My mother has (still, I hope) an original printing of Grant's memoirs. I only looked at them briefly a couple times because the books were in fairly rough shape and I didn't want to fark them up. The story when I was a kid was that we were related to Grant, but my genealogical research hasn't yielded any confirmation. I see the paperback is only about $10 on Amazon and just added it to my "buy" list.
 
2014-03-23 04:53:46 PM

TV's Vinnie: neongoats: Came for TNG screencaps. Leaving disappointed to go watch the episode now.

Accept these images of Mark Twain meeting Satan as a consolation prize.

[ledfloyd18.files.wordpress.com image 420x228][i1.kym-cdn.com image 425x259]

https://www.youtube.com/watch?v=ak3z2Pm7Iwg


Ah.

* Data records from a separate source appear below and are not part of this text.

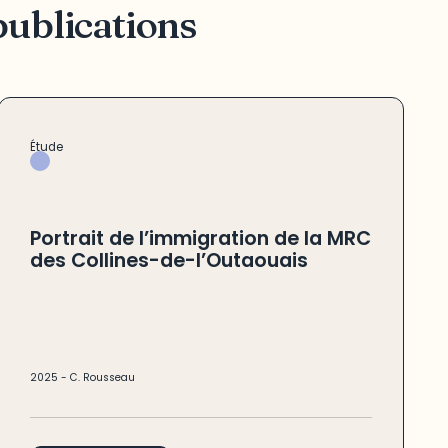
publications
Étude
Portrait de l’immigration de la MRC
des Collines-de-l’Outaouais
2025
-
C. Rousseau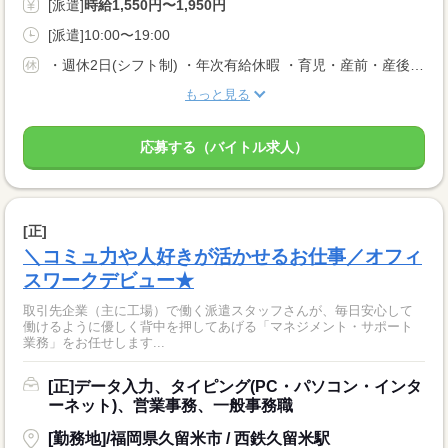
[派遣]
時給1,550円〜1,950円
[派遣]10:00〜19:00
・週休2日(シフト制) ・年次有給休暇 ・育児・産前・産後休暇 ・弔事休暇 ・結婚休暇 ・出産休暇 ・交通遮断休暇 ・感染症休暇 ・罹災休暇 ・私傷病休暇 ・その他社内規定による休暇多数有
もっと見る
応募する（バイトル求人）
[正]
＼コミュ力や人好きが活かせるお仕事／オフィ
スワークデビュー★
取引先企業（主に工場）で働く派遣スタッフさんが、毎日安心して
働けるように優しく背中を押してあげる「マネジメント・サポート
業務」をお任せします...
[正]データ入力、タイピング(PC・パソコン・インタ
ーネット)、営業事務、一般事務職
[勤務地]/福岡県久留米市 / 西鉄久留米駅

The Mysterious Stranger. Great story. I have this in my Netflix queue. Looks like something to watch after Cosmos tonight.
 
2014-03-23 08:54:47 PM

yakmans_dad: HotIgneous Intruder: You really think Shakespeare represented his time?

What a weary, stale, flat, and unprofitable meme that is.


Get thee to a nunnary!
 
2014-03-23 08:56:16 PM
Protip: Twain's autobiography is well suited to audio book. Borrow it from your library.